### Document extract
Dear Bobby,
Thank you very much for detailed explanation. 
Best Regards,Algoby

      From: Bobby Evans <bo...@apache.org>
 To: d...@storm.apache.org 
Cc: user@storm.apache.org
 Sent: Friday, December 22, 2017 12:00 AM
 Subject: Re: Back-pressure Mechamism
   
Algoby,
When you say transfer queue, which queue do you mean exactly.  In storm there 
are a lot of queues currently and they sometimes have confusing names.
There is the receive queue, which holds tuples to be processed by a specific 
executor.  Then there is the send queue, or some times called the batch 
transfer queue.  All of the emit calls from an executor go into this and then a 
second thread handles batching the massages and routing them to where they need 
to go.  The there is the transfer queue.  This queue gets all of the tuples 
that need to be sent outside this worker.
We have looked at supporting all of these different queues for back pressure.  
The receive queue is the big one as it is where most of the user code likely 
executes.  The send queue tends to back up if the time taken to serialize an 
object is more then the processing needed to produce the object.  This is not 
that common, but I have seen it where a single large message gets split up into 
many messages, each that may be kind of difficult to serialize.  I thought we 
had a patch to include the send queue as part of back pressure, but I don't 
know what happened to it.

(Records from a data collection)

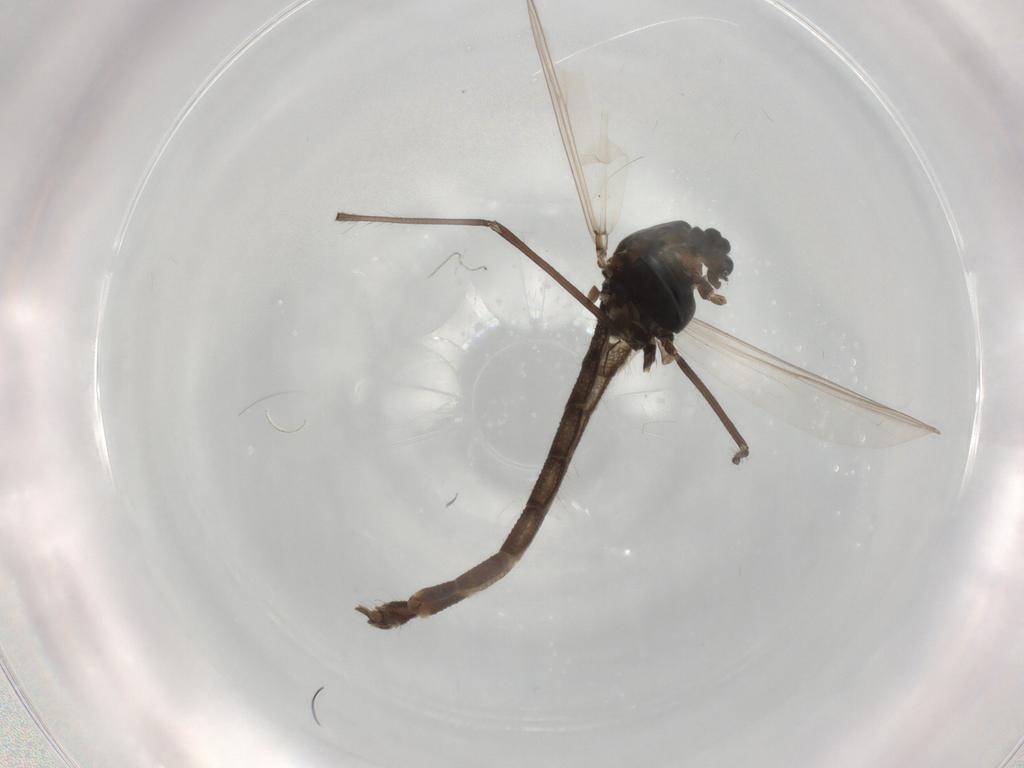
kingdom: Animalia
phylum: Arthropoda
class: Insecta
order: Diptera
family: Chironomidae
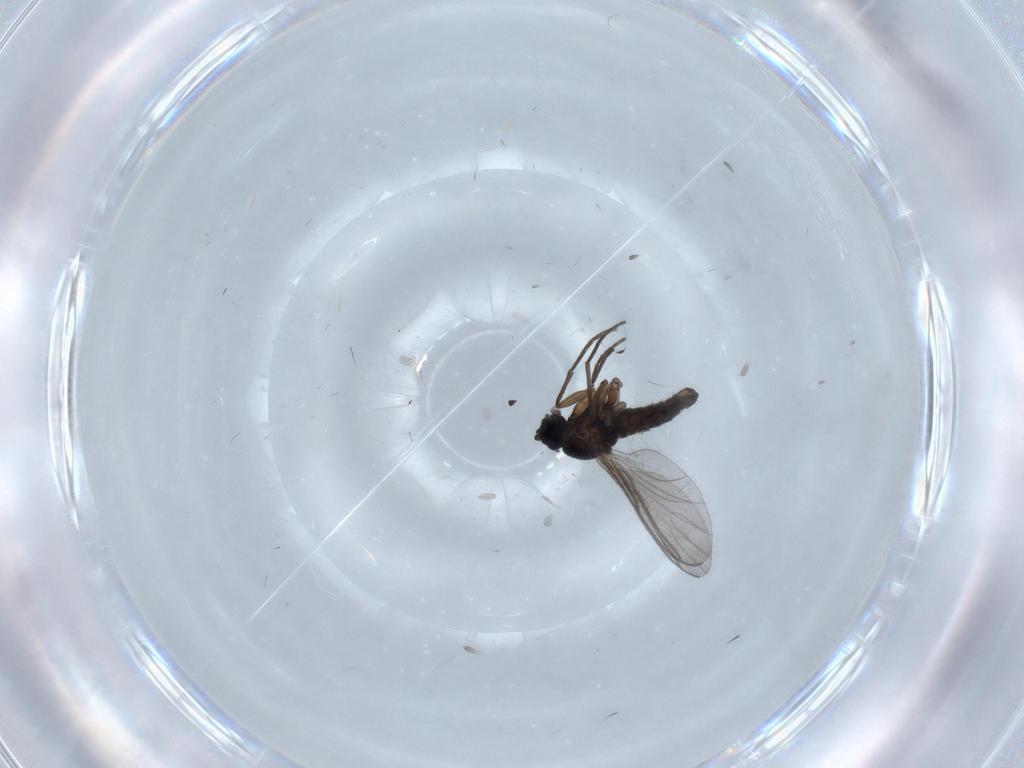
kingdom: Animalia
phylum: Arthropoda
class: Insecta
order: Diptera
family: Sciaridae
==
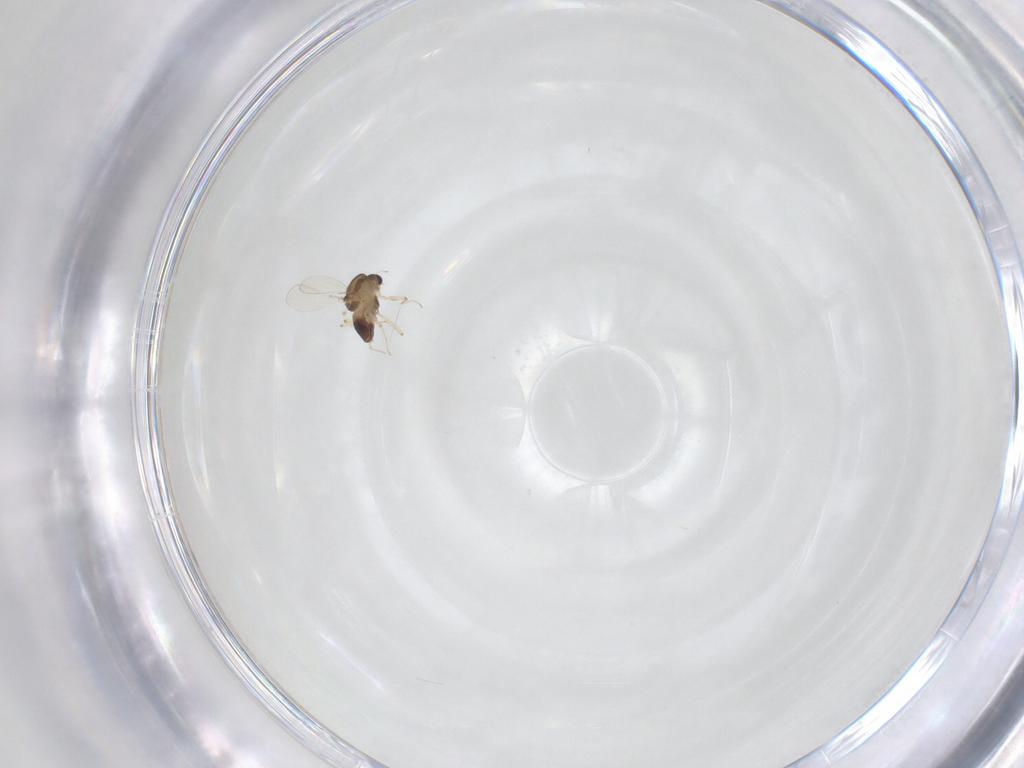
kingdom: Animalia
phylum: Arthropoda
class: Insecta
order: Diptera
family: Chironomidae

### Job 1
Extract, word for word, the part of the back-pressure email from "We have looked" to "happened to it.".
### Job 2
According to the back-pressure email, why is the receive queue the most important one for back pressure? Answer in one to three sentences.
### Job 3
Using the back-pressure email, decide whether each statement agrees with it. Answer yes or no and quote the deciding words.
(a) The transfer queue takes all tuples that must be sent outside the worker.
(b) The send queue often backs up.
(c) The writer knows what became of a patch adding the send queue to back pressure.
These records have no connection to the back-pressure email.

### Full solution 1
We have looked at supporting all of these different queues for back pressure.  
The receive queue is the big one as it is where most of the user code likely 
executes.  The send queue tends to back up if the time taken to serialize an 
object is more then the processing needed to produce the object.  This is not 
that common, but I have seen it where a single large message gets split up into 
many messages, each that may be kind of difficult to serialize.  I thought we 
had a patch to include the send queue as part of back pressure, but I don't 
know what happened to it.

### Full solution 2
The receive queue is the most important one because it is where most of the user code likely executes.

### Full solution 3
(a) Yes: "This queue gets all of the tuples that need to be sent outside this worker."
(b) No: "This is not that common"
(c) No: "I thought we had a patch to include the send queue as part of back pressure, but I don't know what happened to it."